Paul Coulter’s Los Angeles Times crossword—Nate’s write-up
17A: RUNNING GAME [Football non-passing offense] – running play and game play
30A: DOUBLE DOWN [Get one more card for twice the bet, in blackjack] – double play and down play
47A: HORSE POWER [Car engine measure] – horse play and power play
63A: START OF PLAY [Opening kickoff, say, and what both parts of 17-, 30- and 47-Across can be]
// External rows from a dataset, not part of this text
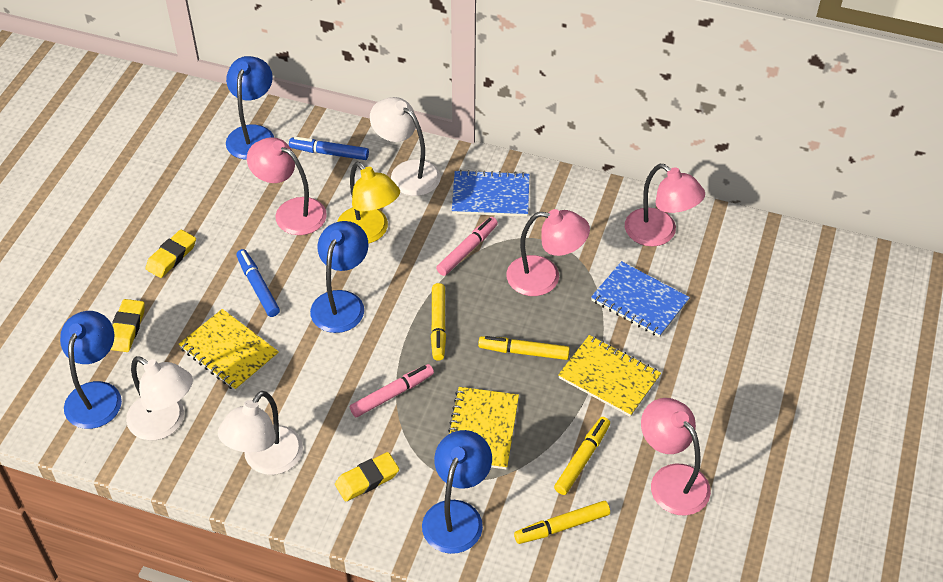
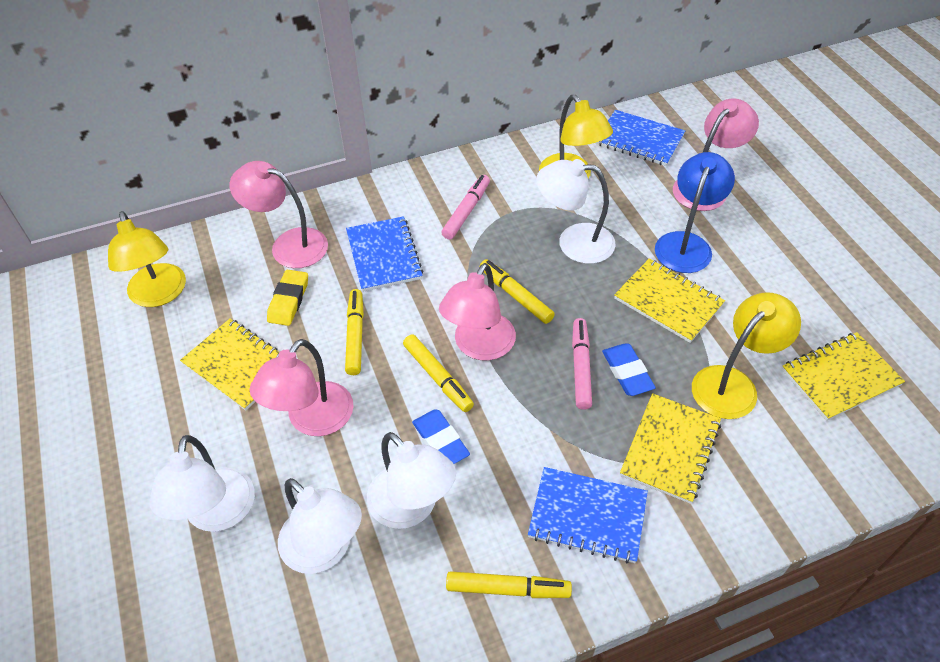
blue eraser: 0 -> 2
blue lamp: 4 -> 1
blue marker: 2 -> 0
blue notebook: 2 -> 3
white lamp: 3 -> 4
yellow eraser: 3 -> 1
yellow lamp: 1 -> 3
yellow notebook: 3 -> 4

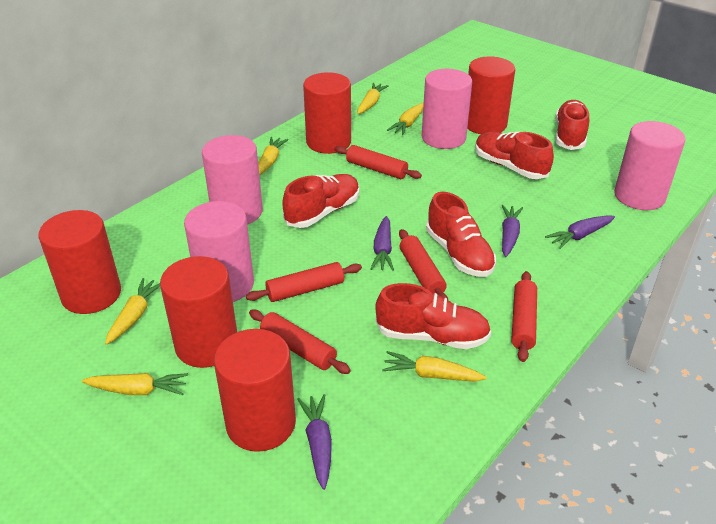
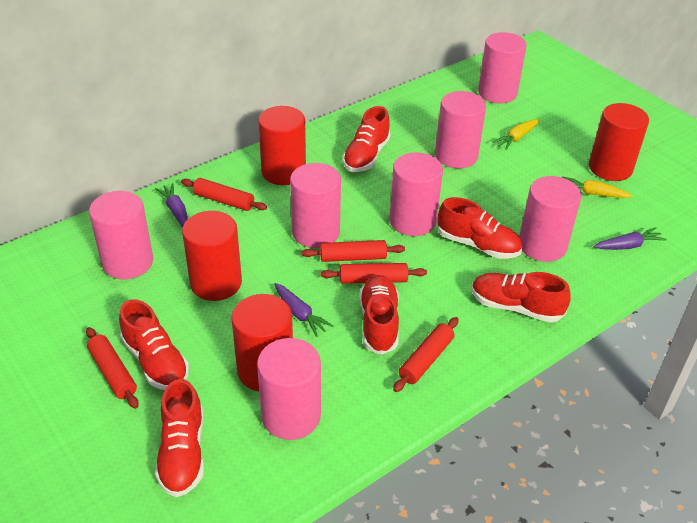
pink cylinder: 4 -> 7
purple carrot: 4 -> 3
red cylinder: 5 -> 4
red shoe: 5 -> 6
yellow carrot: 6 -> 2

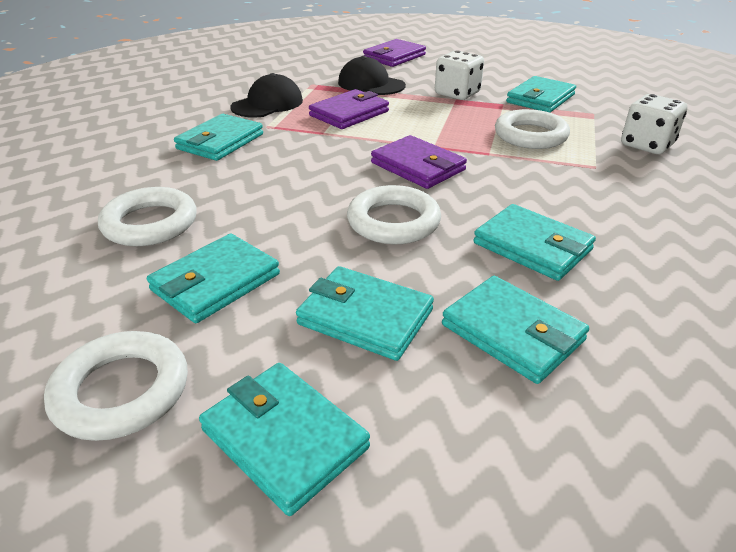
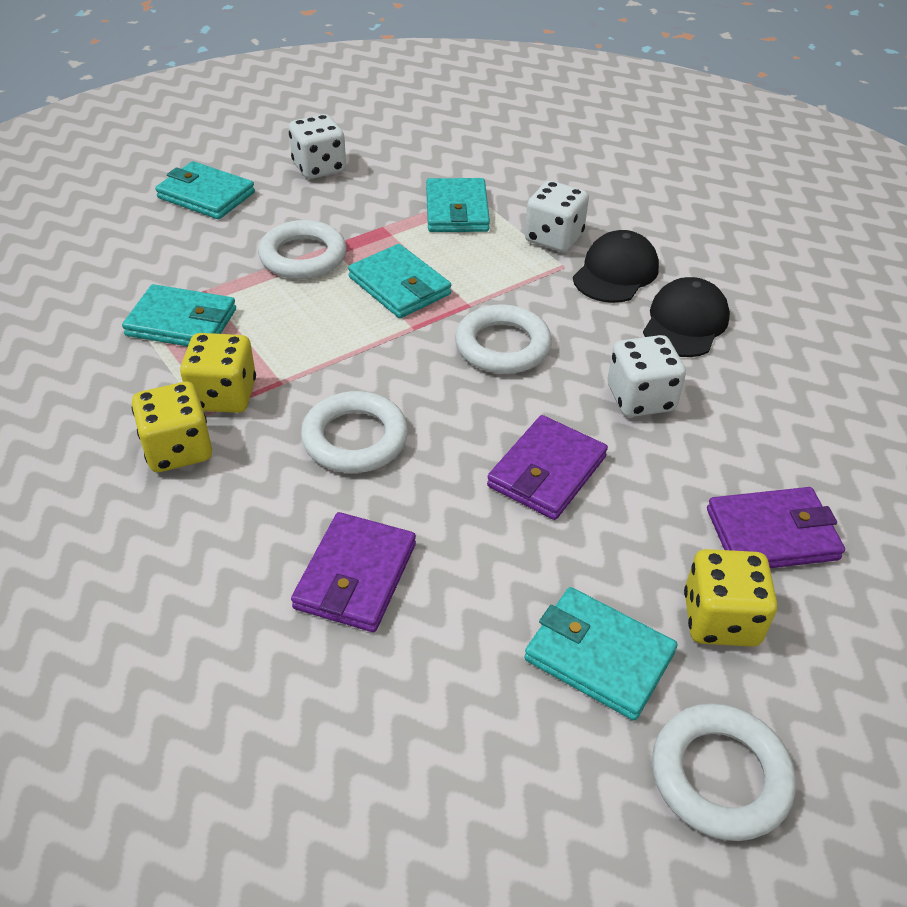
turquoise wallet: 7 -> 5
white dice: 2 -> 3
yellow dice: 0 -> 3

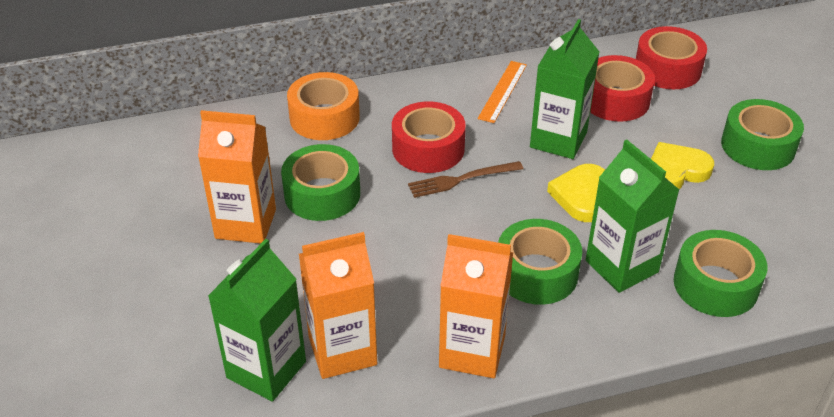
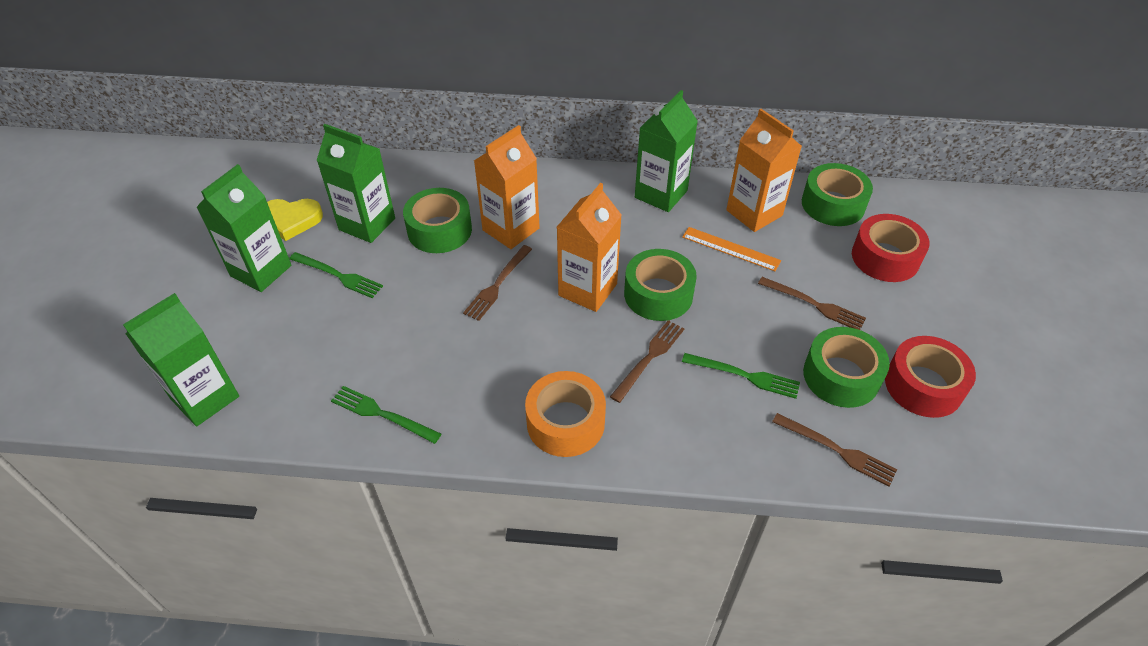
brown fork: 1 -> 4
green carton: 3 -> 4
green fork: 0 -> 3
red tape: 3 -> 2
yellow heart: 2 -> 1

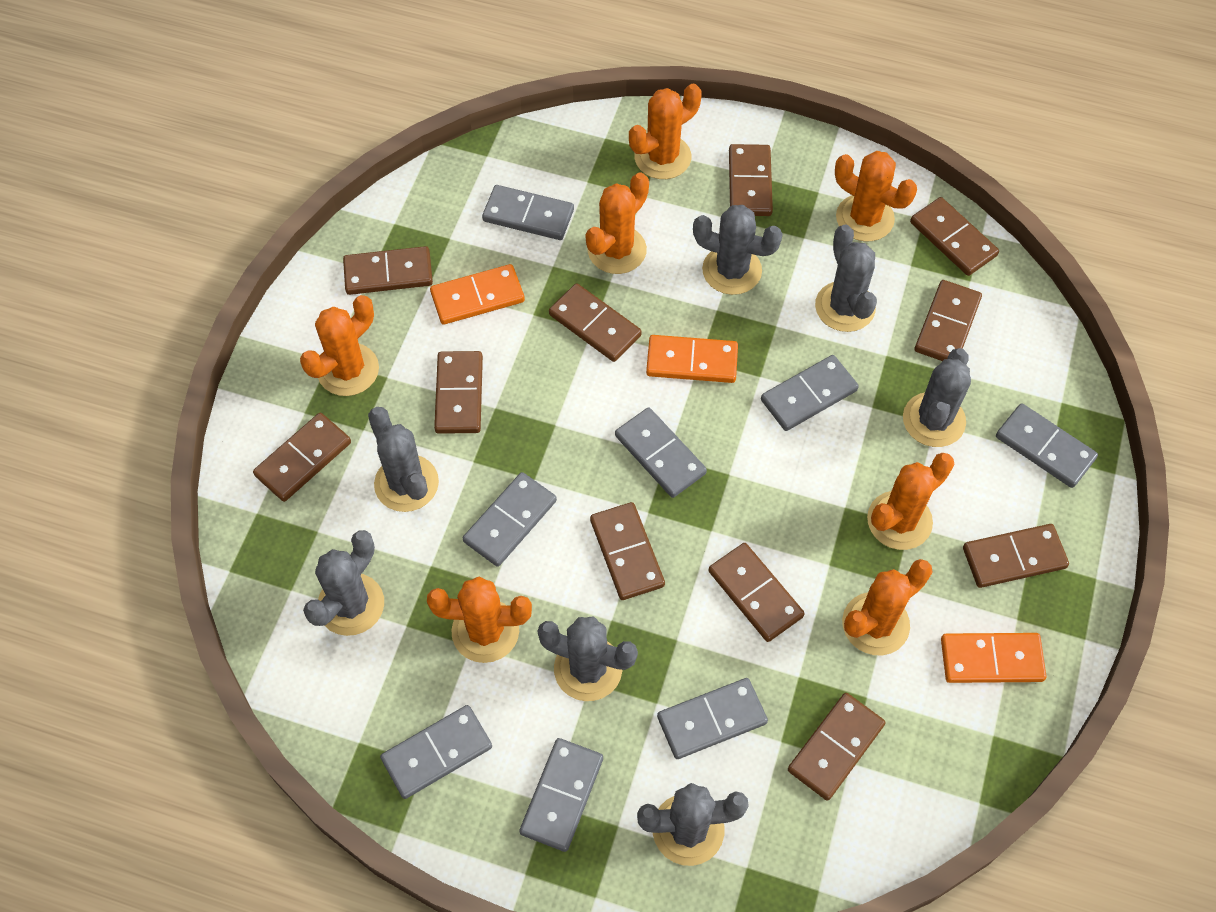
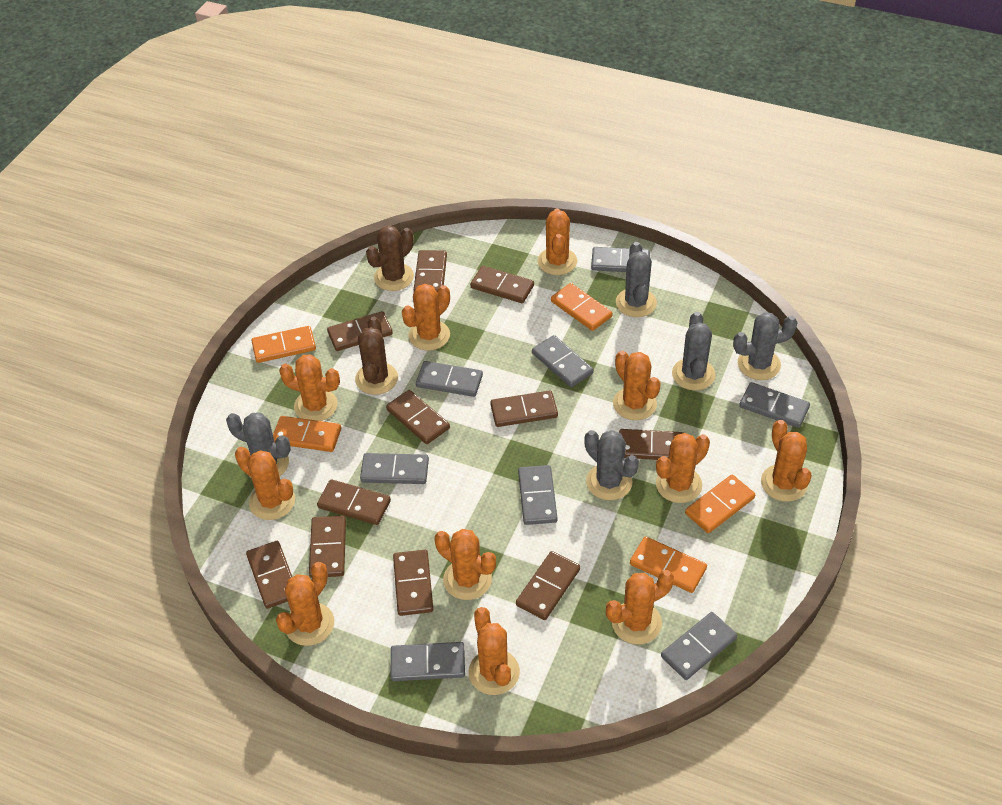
brown cactus: 0 -> 2
grey cactus: 7 -> 5
orange cactus: 7 -> 11
orange domino: 3 -> 5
Each theme entry can be split in two, with each word being the START OF (first word before) PLAY. I tend to like this type of theme, especially when both of the theme entries lend themselves to the task at hand – it always feels like a nice when you can turn HORSE POWER into horse play and power play, for example. The only themer that didn’t really sing to me was RUNNING GAME, which turned into running play … which feels like the same thing as a RUNNING GAME? I tend to prefer themes where plays on words deviate from the original meanings of the themers instead of duplicating them, which the constructor does well with his other theme entries.
This puzzle felt quite dude-ish, at least in its theme entries, what with all the sports, gambling, and cars. I was almost ready for an action movie SMASH somewhere in there!
– Huge props for using the term Latinx in the clue for EAST LA!!!!
– I appreciated the double clue for REAR END as well as the clue for MARXISM. There were also some nice long down entries (WEREWOLVES, UPPERCRUST, TAPESTRY).
– As usual, there were verrrry few women in the puzzle today (NANA, AUNT Em / Dorothy, HEIDI) vs. soooo many dudes. Sigh. We at least have COLE and ASHE to represent for people of color in the grid, but that ratio in puzzles could also be substantially improved.